Ah thanks for all the tips guys I guess I will go ahead and start preparing everything. I will probably go with a 75!


----------



## bobrez (Sep 10, 2011)

For another method my take is to silicone a piece of glass, to a alum screen frame and use metal hinges. 
This is only a 15h but it should upscale well, my next vert will be a 20h or 29, and will use this method again


----------



## VicSkimmr (Jan 24, 2006)

Maybe it's just me, but converting a pre-built aquarium into a vertical vivarium is a messy way to do it. You can easily just buy the glass and construct your own, giving you much more freedom in size. This is especially true when going with larger tanks. Aquariums just don't give you enough width to give you an aesthetically pleasing size, IMO of course.


----------



## crittercurt (Jul 8, 2009)

I only have one tank that has a vent and that tank stays drier on the inside then what I like. I have never had a problem with my tanks fogging up so I figured I would try it with no vent and if that does not work I will figure out a way to put one in. I was going to get sliding doors but after I looked at how wide the door space would be I would only have 12 inch wide access, I don't think I would even be able to arrange plants or pull frogs or tads easy without pulling the sliders off. I was planning on using piano or living hinges on the sides, if I am off a 16th of an inch I will silicone the edge to prevent fruit flies from getting out.
If you have any bad experiences or better ideas please feel free to share, I am sure everyone would profit from it.

Thanks, Curtis


----------



## Eric Walker (Aug 22, 2009)

VicSkimmr said:


> Maybe it's just me, but converting a pre-built aquarium into a vertical vivarium is a messy way to do it.
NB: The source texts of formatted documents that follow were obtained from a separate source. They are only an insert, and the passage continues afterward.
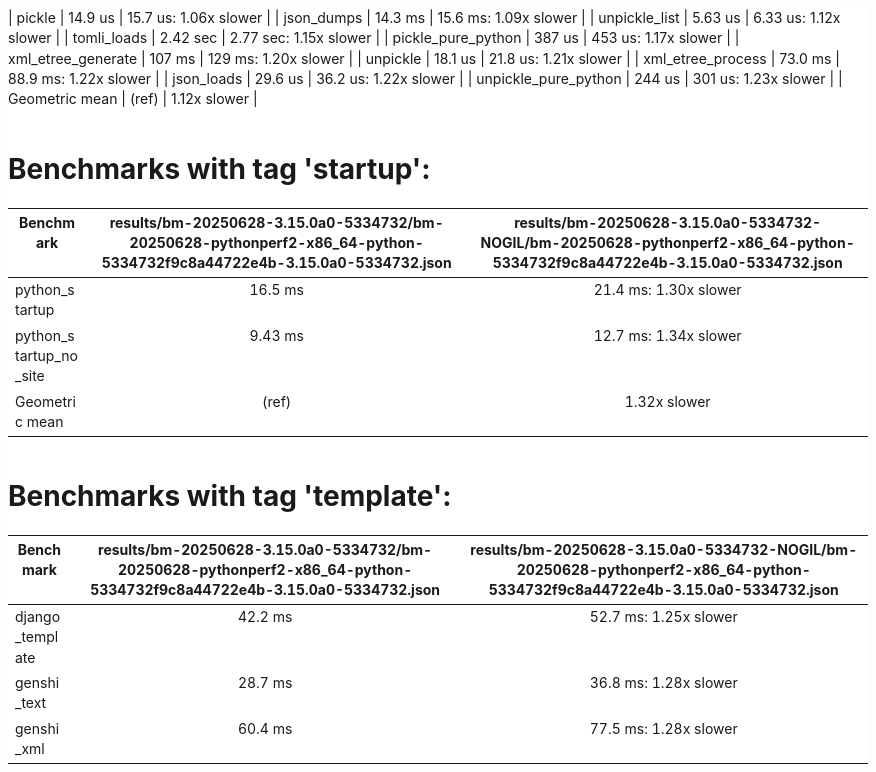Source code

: | pickle               | 14.9 us                                                                                                               | 15.7 us: 1.06x slower                                                                                                       |
| json_dumps           | 14.3 ms                                                                                                               | 15.6 ms: 1.09x slower                                                                                                       |
| unpickle_list        | 5.63 us                                                                                                               | 6.33 us: 1.12x slower                                                                                                       |
| tomli_loads          | 2.42 sec                                                                                                              | 2.77 sec: 1.15x slower                                                                                                      |
| pickle_pure_python   | 387 us                                                                                                                | 453 us: 1.17x slower                                                                                                        |
| xml_etree_generate   | 107 ms                                                                                                                | 129 ms: 1.20x slower                                                                                                        |
| unpickle             | 18.1 us                                                                                                               | 21.8 us: 1.21x slower                                                                                                       |
| xml_etree_process    | 73.0 ms                                                                                                               | 88.9 ms: 1.22x slower                                                                                                       |
| json_loads           | 29.6 us                                                                                                               | 36.2 us: 1.22x slower                                                                                                       |
| unpickle_pure_python | 244 us                                                                                                                | 301 us: 1.23x slower                                                                                                        |
| Geometric mean       | (ref)                                                                                                                 | 1.12x slower                                                                                                                |

Benchmarks with tag 'startup':
==============================

| Benchmark              | results/bm-20250628-3.15.0a0-5334732/bm-20250628-pythonperf2-x86_64-python-5334732f9c8a44722e4b-3.15.0a0-5334732.json | results/bm-20250628-3.15.0a0-5334732-NOGIL/bm-20250628-pythonperf2-x86_64-python-5334732f9c8a44722e4b-3.15.0a0-5334732.json |
|------------------------|:---------------------------------------------------------------------------------------------------------------------:|:---------------------------------------------------------------------------------------------------------------------------:|
| python_startup         | 16.5 ms                                                                                                               | 21.4 ms: 1.30x slower                                                                                                       |
| python_startup_no_site | 9.43 ms                                                                                                               | 12.7 ms: 1.34x slower                                                                                                       |
| Geometric mean         | (ref)                                                                                                                 | 1.32x slower                                                                                                                |

Benchmarks with tag 'template':
===============================

| Benchmark       | results/bm-20250628-3.15.0a0-5334732/bm-20250628-pythonperf2-x86_64-python-5334732f9c8a44722e4b-3.15.0a0-5334732.json | results/bm-20250628-3.15.0a0-5334732-NOGIL/bm-20250628-pythonperf2-x86_64-python-5334732f9c8a44722e4b-3.15.0a0-5334732.json |
|-----------------|:---------------------------------------------------------------------------------------------------------------------:|:---------------------------------------------------------------------------------------------------------------------------:|
| django_template | 42.2 ms                                                                                                               | 52.7 ms: 1.25x slower                                                                                                       |
| genshi_text     | 28.7 ms                                                                                                               | 36.8 ms: 1.28x slower                                                                                                       |
| genshi_xml      | 60.4 ms                                                                                                               | 77.5 ms: 1.28x slower                                                                                                       |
You can easily just buy the glass and construct your own, giving you much more freedom in size. This is especially true when going with larger tanks. Aquariums just don't give you enough width to give you an aesthetically pleasing size, IMO of course.


I understand the width issue but the 40 breeders are perfect. About 18" of width when turned on end. And if you buy them during the dollar a gallon sale there is no way in hell you can come close to getting the same amout of glass for anywhere near the price in 1/4". And messy? I just don't understand that at all. Mine are clean and just as showy as functional.


----------



## VicSkimmr (Jan 24, 2006)

Eric Walker said:


> I understand the width issue but the 40 breeders are perfect. About 18" of width when turned on end. And if you buy them during the dollar a gallon sale there is no way in hell you can come close to getting the same amout of glass for anywhere near the price in 1/4". And messy? I just don't understand that at all. Mine are clean and just as showy as functional.


I just don't like all of that plastic trim around the edges. No need to get defensive over it, I'm not insulting anyone who chooses to do it.


----------



## tnorwood0811 (Sep 7, 2011)

Eric Walker said:


> I understand the width issue but the 40 breeders are perfect. About 18" of width when turned on end. And if you buy them during the dollar a gallon sale there is no way in hell you can come close to getting the same amout of glass for anywhere near the price in 1/4". And messy? I just don't understand that at all. Mine are clean and just as showy as functional.


Speaking of the dollar a gallon sale! When is that going to happen again?!


----------



## gardennub (Dec 10, 2011)

> Speaking of the dollar a gallon sale! When is that going to happen again?!


I think it only happens once a year :/ so next winter?


----------



## tnorwood0811 (Sep 7, 2011)

I ended up googling it and it happened in late January. Hopefully it will be one in the winter! But hey if it's not there is always Craigslist and eBay!


----------